The National Institutes of Health (NIH) is the largest public funder of biomedical research in the world, investing more than $32 billion a year to support thetraining of biomedical, behavioral, and clinical researchers.
The NIH’s Kirschstein-National Research Service Award (F30) seeks to enhance the integrated research and clinical training of promising pre-doctoral students who are in a combined MD/PhD or other dual-doctoral degree training program. The Kirschstein-National Research Service Award (F31) works to help promising pre-doctoral students develop into productive, independent research scientists while conducting dissertation research.
Five University of Iowa graduate students earned National Research Service Awards during the 2016-17 academic year.
Nicholas Borcherding, Molecular and Cellular Biology
New cases of breast cancer affect 232,000 people in the United States and 1.7 million people globally each year.
In the United States, 20-25 percent of these new invasive breast carcinoma cases are categorized as HER2+. Being HER2+ means that the breast cancer cells produce too much human epidermal growth factor receptor 2 (HER2), a protein that signals cell growth.
“Overall, the project aims to develop a better understanding of the disruption in regulators secreted by the pre-malignant field in tumor-initiating cells that are permissive to HER2-positive tumor initiation,” Nicholas Borcherding wrote in his public health relevance statement as part of his F30 application.
Caitlin Cosme, Psychology
In her NIH research description, Caitlin Cosme wrote that, “cocaine addiction remains a costly and debilitating disorder in large part due to the high relapse rates observed in individuals addicted to different drugs of abuse.”
Cosme’s proposed experiments will investigate the neural circuitry underlying the insular cortex’s regulation of cocaine-seeking behavior.
“The results from these studies will be critical for developing new treatments that target this region as part of the ongoing effort to reduce relapse among drug-addicted individuals,” Cosme wrote in her public health relevance statement as part of her F31 application.
Kelly Falls, Free Radical and Radiation Biology
Despite extensive treatment, 200,000 people die annually in the United States from lung and breast cancers.
This high death rate suggests that new treatment approaches are needed. Falls will investigate two FDA-approved drugs currently used for other conditions that may also be effective against cancer cells.
“By determining how these drugs exploit fundamental differences in oxidative metabolism between cancer versus normal cells, we can gain better understanding of the mechanisms by which they selectively target cancer cells for the development of new combined cancer therapies to improve outcomes and limit progression of disease,” Falls wrote in her public health relevance statement as part of her F30 application.
Andrea Hallberg, Molecular and Cellular Biology
Andrea Hallberg seeks to understand the processes by which craniofacial regions develop in embryos. She proposes to characterize the regulation of the tfap2 gene (part of the neural crest specification gene regulatory network) using zebrafish, a common model organism for embryonic development.
“The proposed research aims at understanding, at a genetic level, neural crest specification, one of the very first steps in craniofacial development,” Hallberg wrote in her public health relevance statement as part of her F31 application. “It is relevant to public health because craniofacial defects are the second most common birth defect in the United States.”

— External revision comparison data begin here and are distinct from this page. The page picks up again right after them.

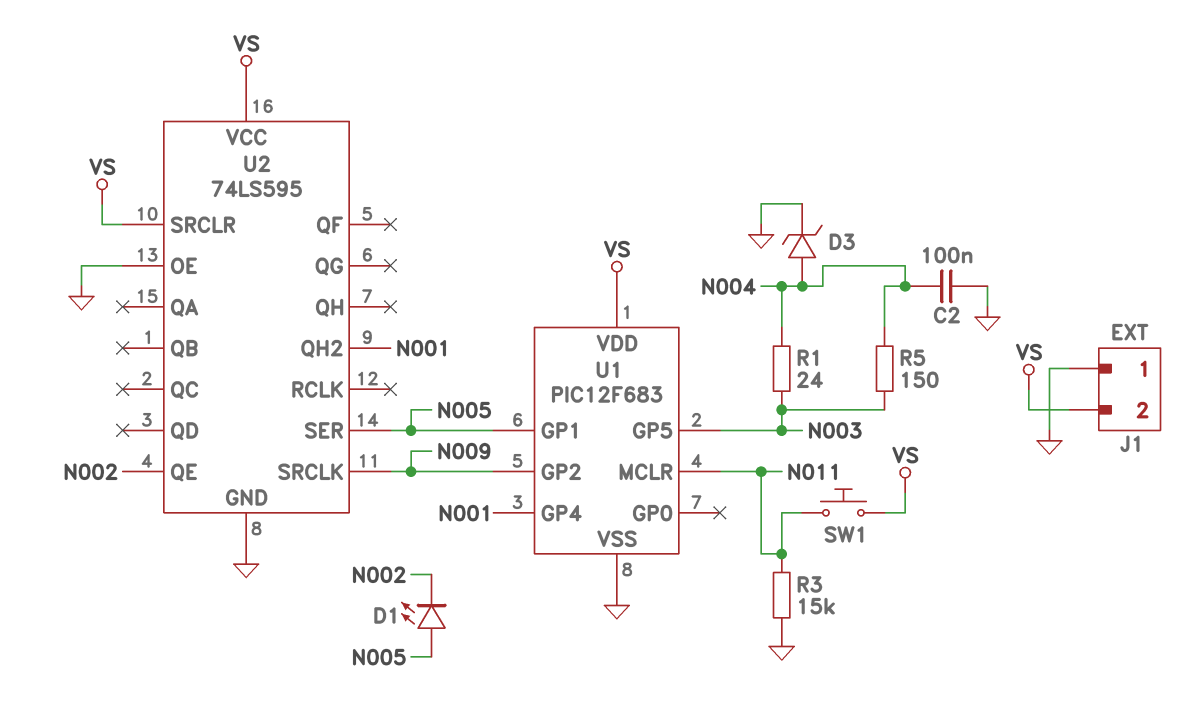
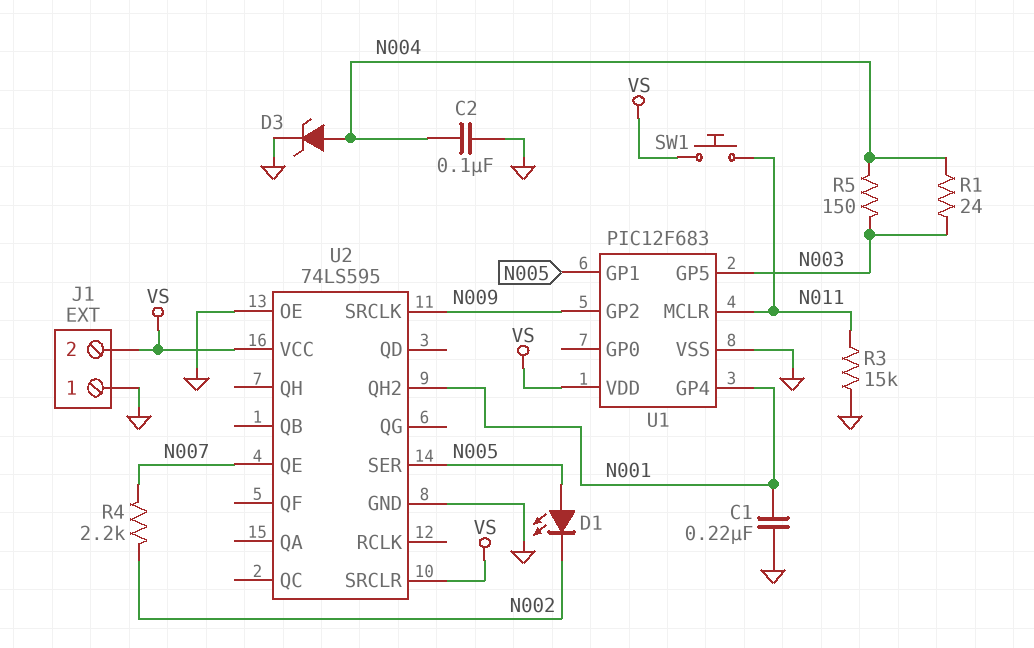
C1: none -> 220nF (GND, N001)
R4: none -> 2.2k (N002, N007)
U2 pin QE: N002 -> N007

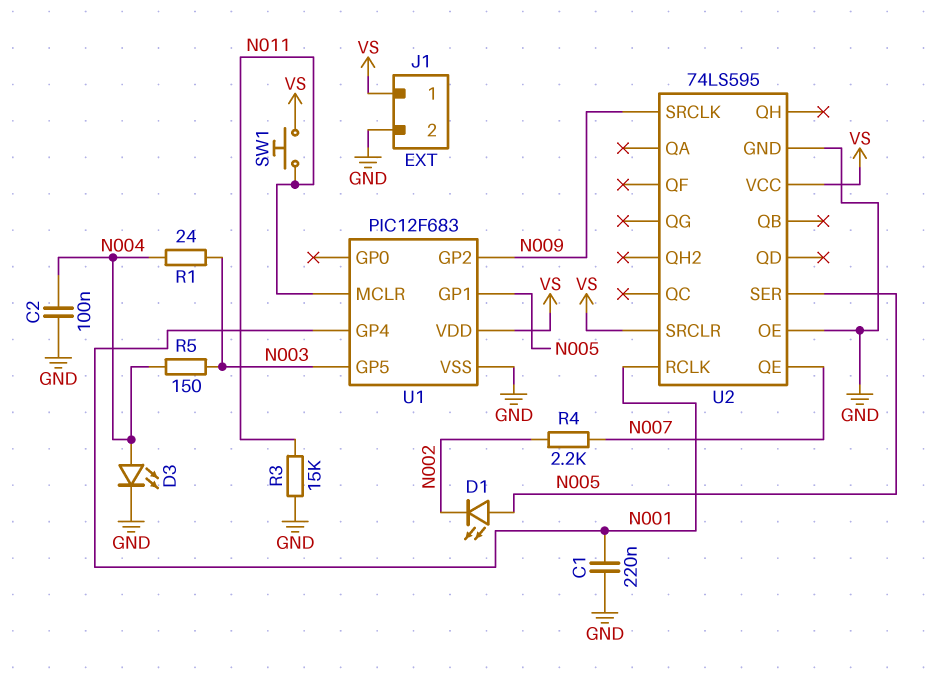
D3: zener (A N004, K GND) -> LED (A N004, K GND)
J1 pin 1: GND -> VS
J1 pin 2: VS -> GND
U2 pin QH2: N001 -> none
U2 pin RCLK: none -> N001

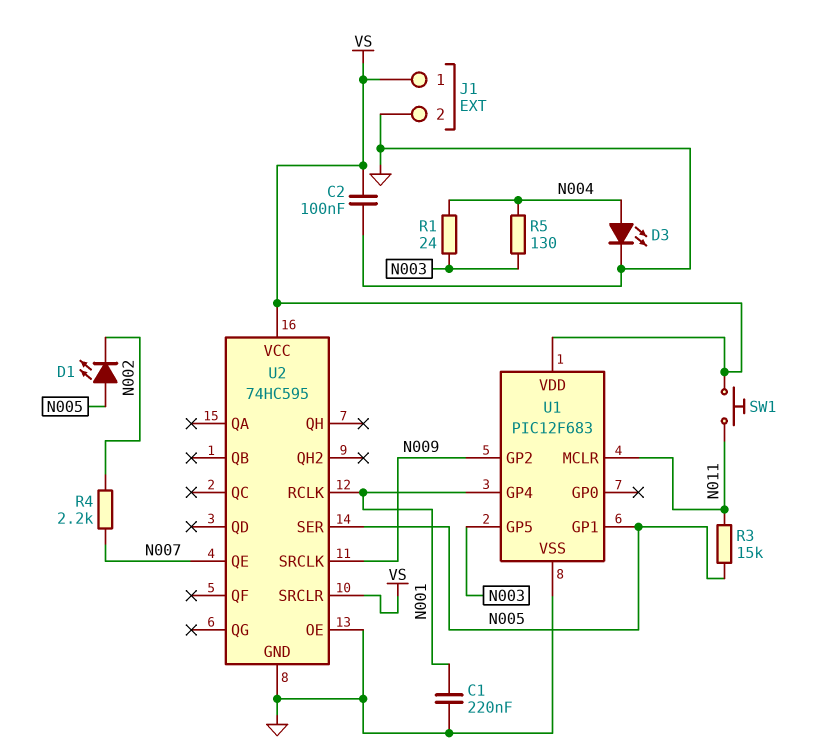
C2: 100nF (GND, N004) -> 100nF (GND, VS)
R3: 15k (GND, N011) -> 15k (N005, N011)
R5: 150 (N003, N004) -> 130 (N003, N004)
U2: 74LS595 -> 74HC595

Bianca Mason, Molecular and Cellular Biology
Bianca Mason’s research uses genetic and pharmacological methods to study migraine-like behaviors in a pre-clinical rodent model; her current project examines the neuron peptide CGRP.
“Migraine is a debilitating disorder that is accompanied by sensory alterations such as photophobia,” Mason wrote in her public health relevance statement as part of her F31 application. “This study seeks to identify how peripheral CGRP causes light aversion in mice, which may help identify new targets for the development of better treatments for migraine.